Suzanne shuddered. “And he knew nothing of Marta?”
“He said that he believed she had been arrested. If he knew anything more, he was not giving that information away. Perhaps it is something he sees as information he might trade.”
“For what? Ilse has no power.”
“I don’t know, but this is a desperate man. He is not a simple soldier of the Reich who will likely be set free and returned to Germany once the war ends. Detlef Buch is a war criminal who will be expected to pay for his crimes.”
“And what if he, too, was playing both sides?”
“Is that what he told you?”
“Not in so many words, but there are hints in what he has said that perhaps he tried to warn others as he did your uncle and that he made copies of the records he was charged with keeping and smuggled them from the office.”
“So he says.
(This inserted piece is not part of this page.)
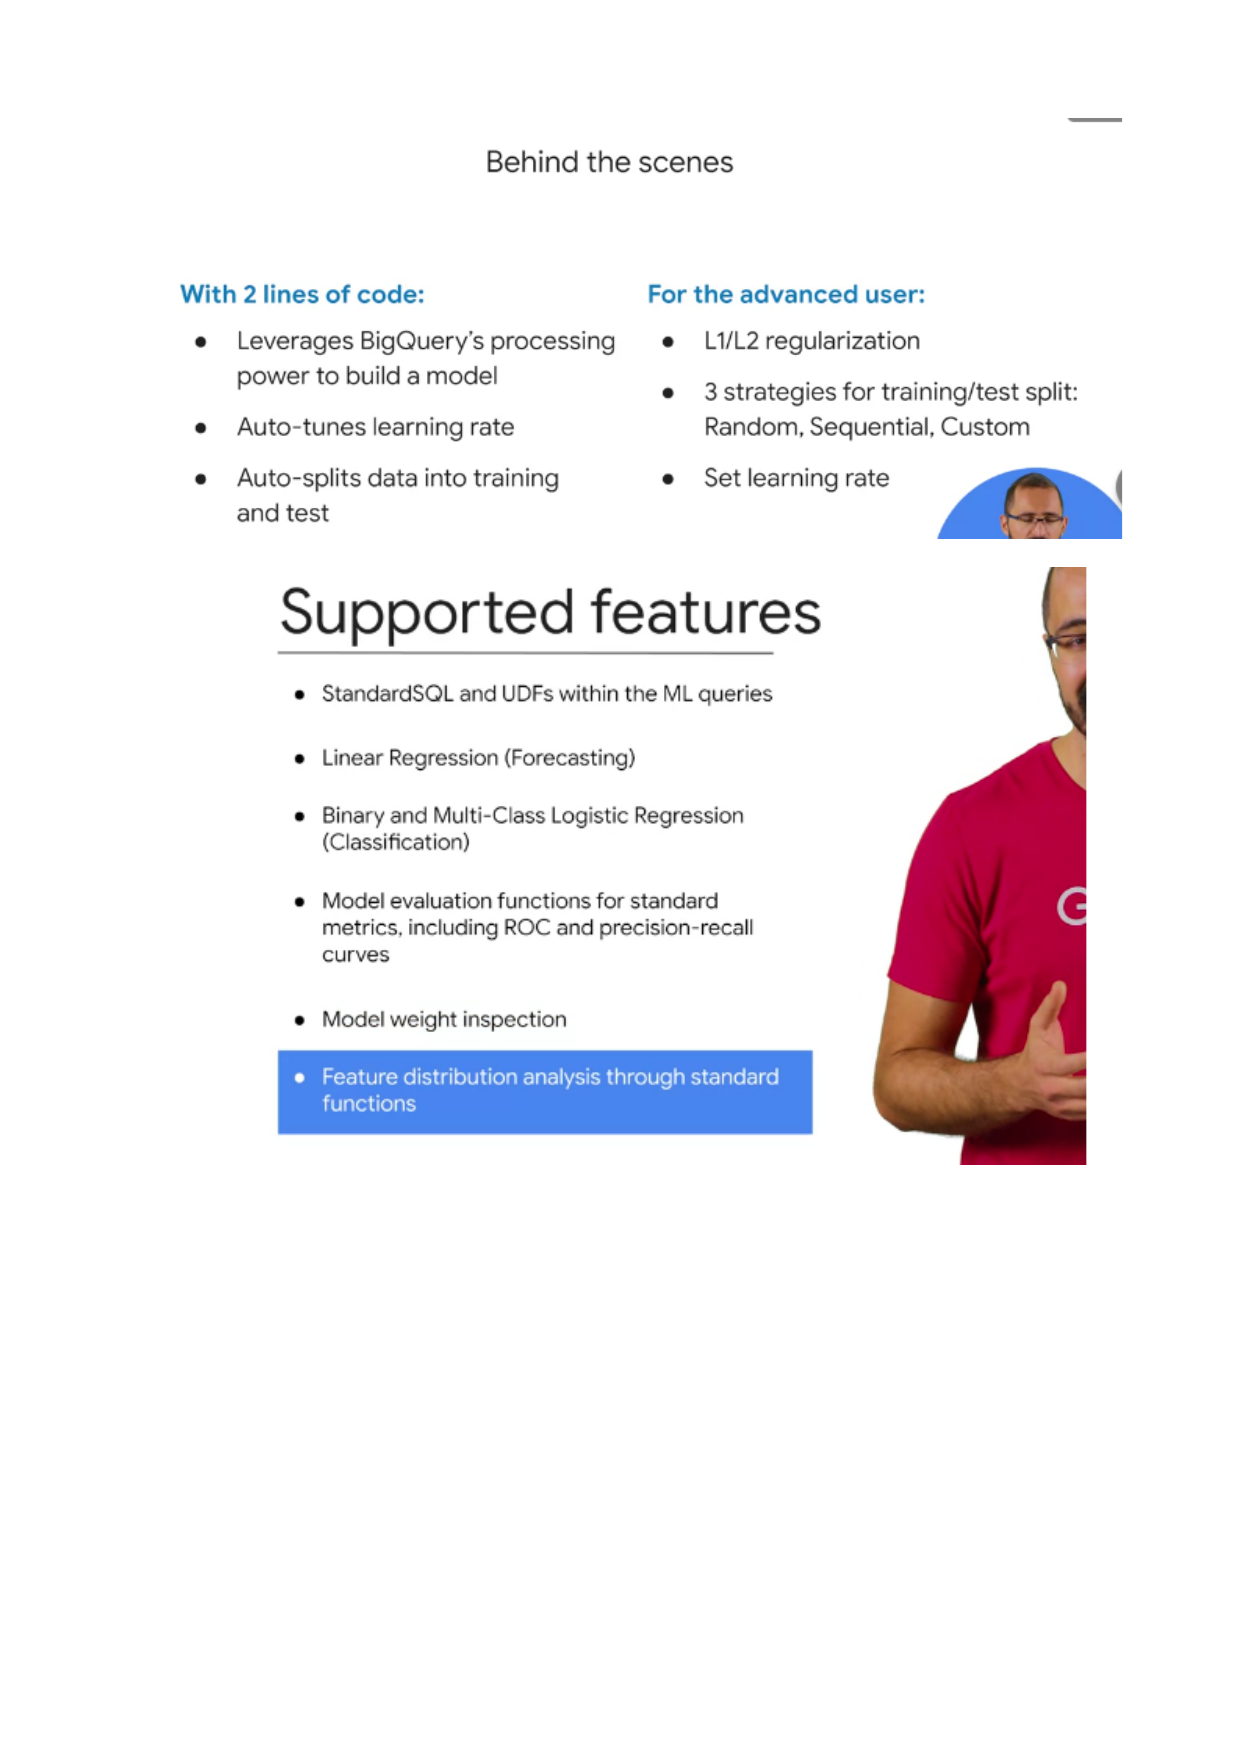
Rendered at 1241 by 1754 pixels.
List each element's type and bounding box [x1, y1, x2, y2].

picture [118, 118, 1123, 539]
picture [153, 567, 1087, 1165]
Suddenly you of such little faith are willing to take this man at his word?”
“Let’s leave my faith out of this.” She pulled her hand free of his.
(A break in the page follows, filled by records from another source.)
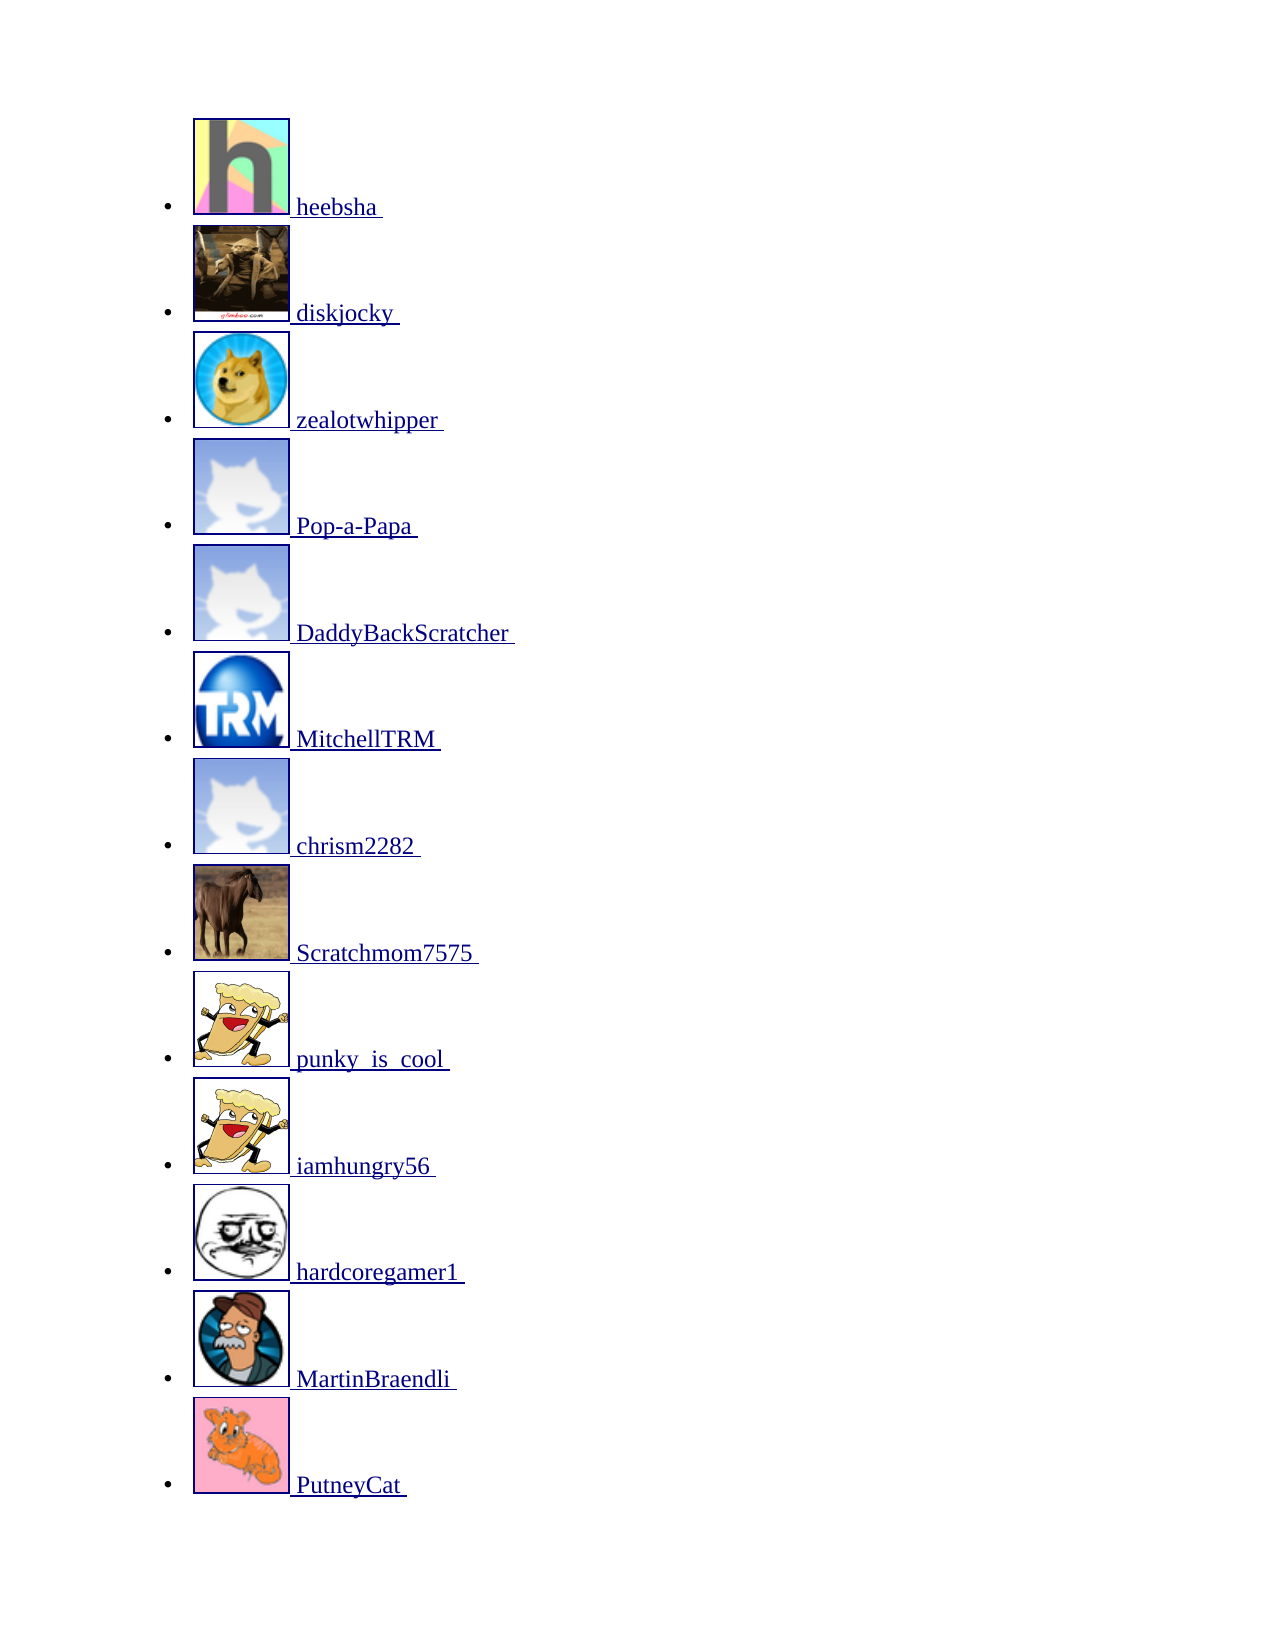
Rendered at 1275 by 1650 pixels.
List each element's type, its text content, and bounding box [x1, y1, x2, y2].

list MartinBraendli [164, 1290, 1157, 1393]
picture [195, 759, 288, 853]
picture [195, 226, 288, 320]
list MitchellTRM [164, 651, 1157, 753]
list iamhungry56 [164, 1077, 1157, 1179]
picture [195, 1398, 288, 1492]
list punky_is_cool [164, 971, 1157, 1073]
picture [195, 1079, 288, 1173]
picture [195, 333, 236, 372]
picture [195, 1292, 288, 1386]
list diskjocky [164, 225, 1157, 327]
picture [195, 972, 288, 1066]
list zealotwhipper [164, 331, 1157, 433]
list hardcoregamer1 [164, 1184, 1157, 1286]
list heebsha [164, 118, 1157, 220]
list Pop-a-Papa [164, 438, 1157, 540]
list chrism2282 [164, 757, 1157, 860]
list DaddyBackScratcher [164, 544, 1157, 647]
picture [195, 546, 288, 640]
list Scratchmom7575 [164, 864, 1157, 966]
picture [195, 866, 288, 959]
picture [195, 333, 288, 427]
picture [195, 440, 288, 533]
picture [195, 653, 288, 746]
picture [195, 120, 288, 213]
picture [195, 1185, 288, 1279]
list PutneyCat [164, 1397, 1157, 1499]
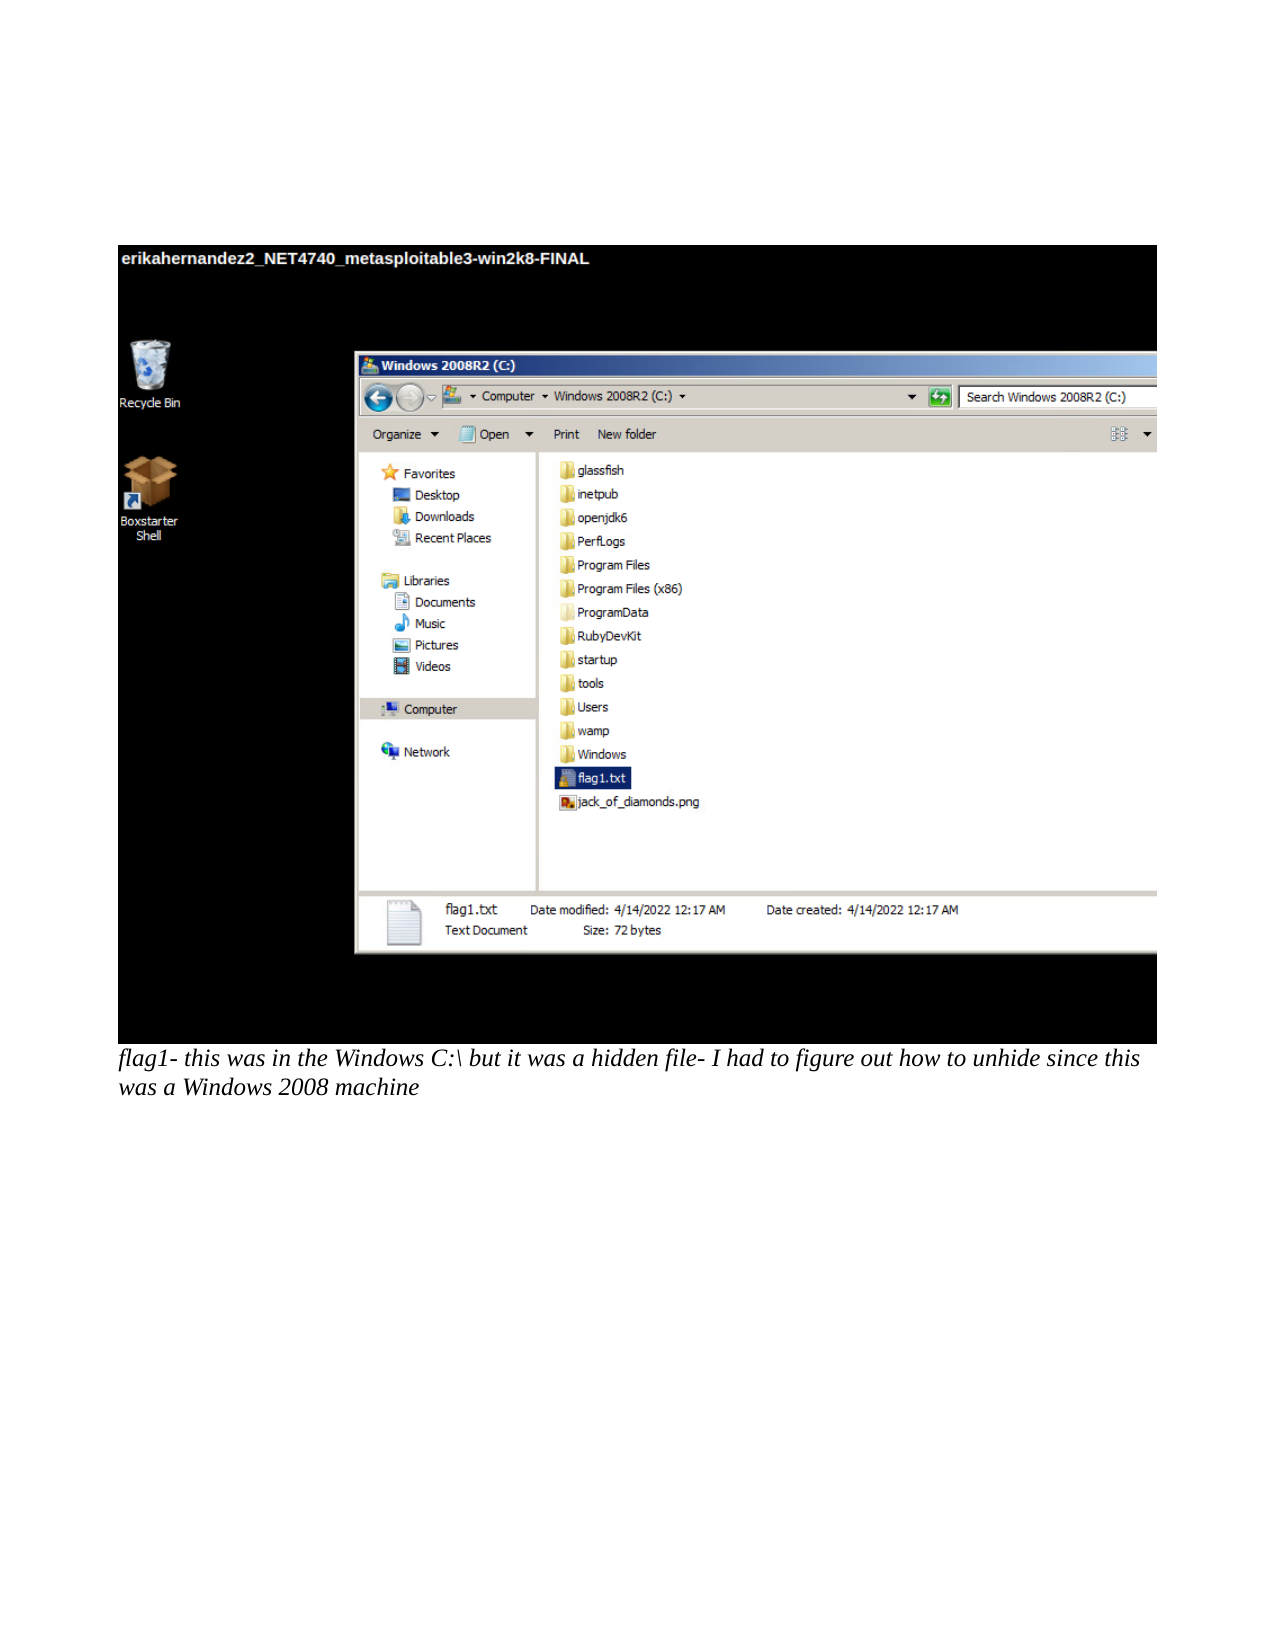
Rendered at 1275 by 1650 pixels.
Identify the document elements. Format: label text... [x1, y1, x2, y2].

“Okay, sorry. That wasn’t fair. It’s just that during this time we’ve been … apart, it occurred to me that I know so little about you.” This was why he had waited on the porch for her—not to talk about Detlef Buch—or Gordon Langford.
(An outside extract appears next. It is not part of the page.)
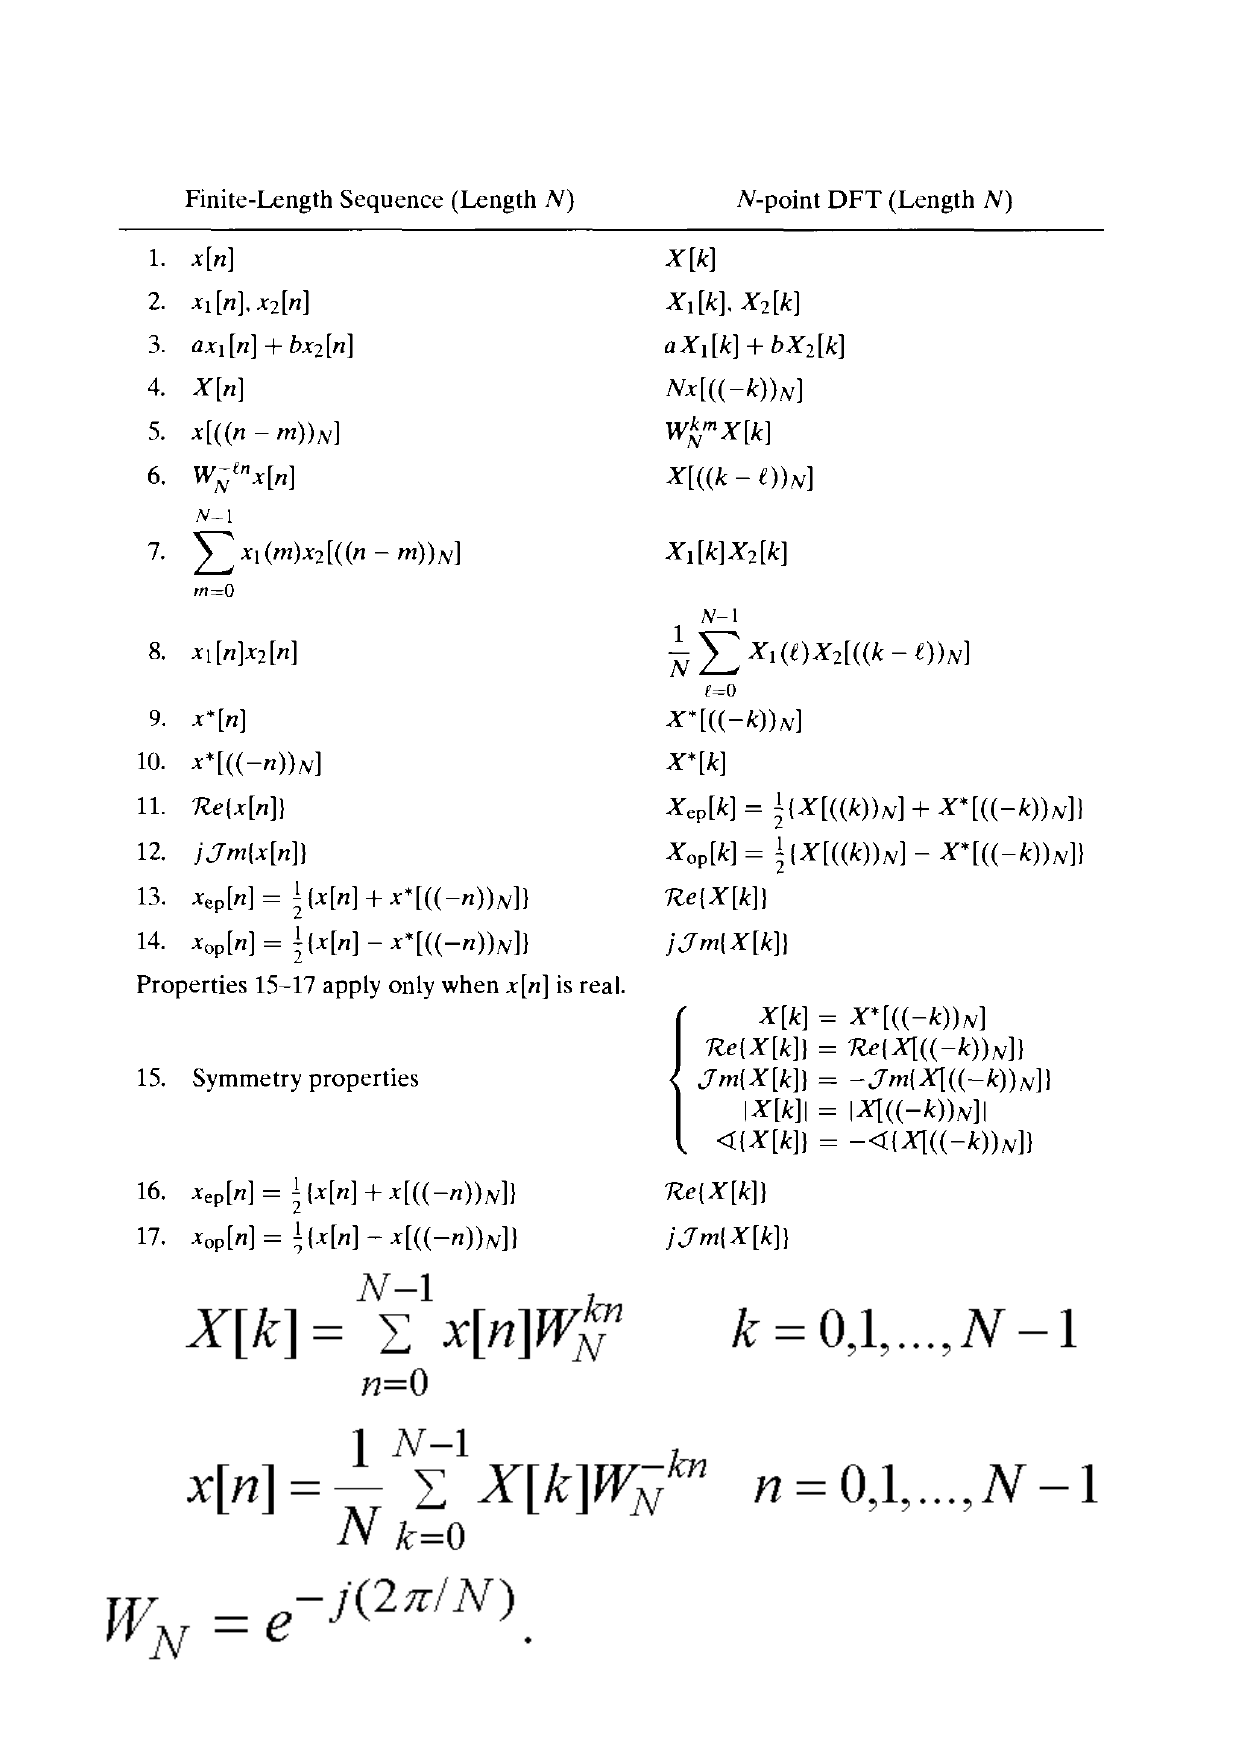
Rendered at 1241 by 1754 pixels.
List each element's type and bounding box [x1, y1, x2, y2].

“What do you want to know?”
A thousand questions flooded his brain and finally melded into one. “Who are you when you are not the journalist? Who were you before you were a journalist?”
She did not answer him for a long moment. He waited, giving her the time she clearly needed to form her response. Did she even know herself who she was without the label of “reporter”?
“You are really asking what happened. Where did I lose my way?”
“All right. Start there.”
She sucked in a breath and slowly blew it out between pursed lips. “When I was a teenager,” she began, “my sister—Natalie—was in a car accident that left her confined to a wheelchair and that damaged her brain to the point that she could barely communicate. The thing was that her mind still worked—she just appeared to be retarded. …”
“Natalie was younger?”
“Yes. By the time she entered high school, I was already a senior. She used to tease me about how glad she was that I would finally be going off to college and she could finally have the bedroom we had shared all her life to herself.”
Theo saw the wistful smile that flickered
across her lips and disappeared. “What happened?”
“The summer after I graduated, Natalie went off to summer camp. We had both attended this camp from the time we were nine, and that summer, Natalie was going to be a junior counselor. She was so very excited. I was supposed to be there as well as a senior counselor, but I got the opportunity to take a writing course at the college in our town and decided to do that instead.”
“The car accident happened while she was at camp?”
Suzanne nodded. “She got involved with some boy from the nearby town and started sneaking out after curfew to meet him. He was older, and that night he was drinking and …” Her voice trailed off. “My parents were out when the call came. I was the one who answered the phone.”
“Oh honey, that must have been awful for you.” He reached out to touch her, but she held up her hand, preventing his comfort.
“The next week was a complete nightmare. Natalie had to be transferred to a hospital miles away. She was barely clinging to life for days. My parents never left her side, sleeping next to her bed. I put off starting college for that fall semester so I could work in my father’s store in the small town where we lived. Our neighbors and friends were incredible. But that boy—and his parents …”
“He must have been injured as well.”
She turned on him, her eyes blazing. “Not a scratch and do not defend him. He almost killed—he actually did kill her—and not once did he call or write or come to see her. His father was some bigwig in that town, and the boy was a huge football star who had a scholarship to a major university. The whole thing was covered up. I don’t think he got so much as a ticket.”
They had circled the area and were again approaching the boardinghouse. The windows were all dark, and the porch was in shadow lit dimly by the streetlamp. “Let’s go sit,” he suggested.